Il y a quatre ans, j’étais en tournée dans toute la France pour la promotion de mon quatrième roman. Lorsque l’on est écrivain ou peintre, on est à 80 % seul devant son écran ou sa toile. Seuls nos personnages imaginaires ou nos pinceaux nous tiennent compagnie.
Être en tournée, est la seule fois où je peux pleinement être proche de mes lecteurs que j’aime tant. Je chéris ces moments car ils représentent l’essence de mon essence d’écriture. Au cours de mes dates promotionnelles, il arrive que je partage l’affiche avec d’autres personnes pour animer les soirées. Jusqu’à ce soir-là, je n’avais jamais eu à « tirer la couverture pour moi », ou me battre pour avoir le micro, car tous les intervenants sont toujours d’une bienveillance merveilleuse. Et puis, il y a eu cette soirée ou nous étions supposés être cinq à parler. Les organisateurs avaient prévu minutieusement 20 minutes pleines par intervenant. J’étais la dernière à passer pour présenter mon travail. Il était 21h30. La soirée battait de son plein. Une ambiance fabuleuse flottait dans les airs. J’étais très heureuse d’attendre mon tour. On passa le micro à un professeur d’Histoire qui devait présentait un nouveau projet éducatif. Passionné, il ne se rendit pas compte qu’il avait largement dépassé son temps de paroles. Paniquée de constater que peu à peu les gens s’en allaient, je demandais discrètement aux organisateurs d’intervenir pour avoir enfin ma place à cette soirée. Il faut savoir que pour être présente à cette soirée, j’avais parcouru plus 560 kilomètres en train dans la journée, m’étais levée à 4 heure du matin et avais porté plus de 80 livres. Hélas, ce soir-là, je n’eus aucune chance de faire ma présentation car le Monsieur n’avait pas su me faire une petite place. Les organisateurs impuissants avaient été désolés et moi je rentrais avec tous mes livres dans mes valises, avec la tristesse de pas avoir pu parler à mon tour. Le soir même, après de longues plaintes auprès de mon mari par téléphone, il me consolait comme il pouvait en me disant de faire comme d’habitude et de parler à Hashem.
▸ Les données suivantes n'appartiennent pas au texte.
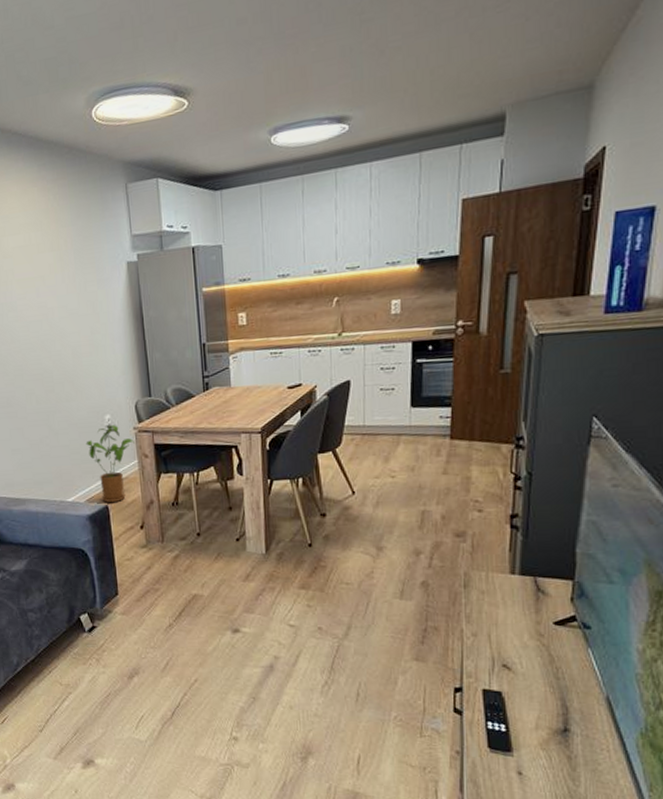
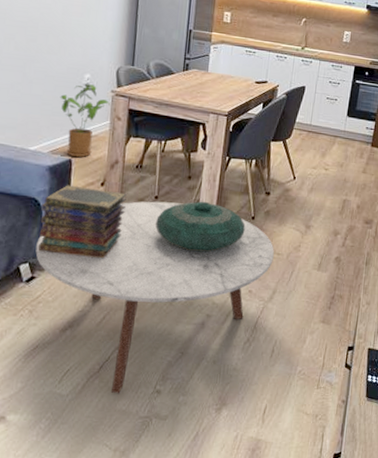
book stack: none [89,532,170,604] -> present [38,185,127,259]
coffee table: none [91,537,342,741] -> present [35,201,274,394]
decorative bowl: none [202,532,303,589] -> present [155,201,245,252]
En raccrochant, comme tous les soirs, j’entamais ma conversation avec D. en lui disant que j’acceptais ce qui s’était passé et que même si j’avais ressenti de la peine, je lui faisais entièrement confiance.
Le lendemain, je préparais mes affaires pour rentrer sur Paris. Avant d’aller à la gare, j’avais donné rendez-vous à une amie pour prendre un café avec elle en tête à tête. Qu’elle fut ma surprise lorsque je suis arrivée au rendez-vous et découvrais une terrasse remplie d’une partie de mes lectrices et de leurs amis.
Mon amie avait assisté à ce qui s’était passé la vieille, et avais eu tellement de peine pour moi qu’en deux-deux, elle avait organisé une vraie rencontre auteure/lecteurs. Non seulement j’avais eu ma place, mais une place d’honneur puisque j’avais pu expliquer mon travail et à l’issue de cette mini conférence improvisée, avec vue sur la mer, vendre tous mes livres ! C’était légère de poids dans mon âme et dans mes valises que je prenais le train vers Paris.
Donner sa place à l’autre est tout un art auquel il faut s’efforcer de travailler. Accepter de laisser l’autre briller, n’est pas de la soumission mais de la profonde modestie envers notre Créateur qui fait toujours tout pour le bien ! À son image, Lui qui nous a donné, une place dans ce monde, donnons la place à l’autre sans jamais avoir peur de perdre la nôtre.
Comme dirait ma fille : Papa c’est le soleil qui brille par sa force, et maman, c’est la lune qui scintille grâce aux étoiles autour ! Chacun sa force et chacun sa place car nous sommes tous complémentaires de l’autre.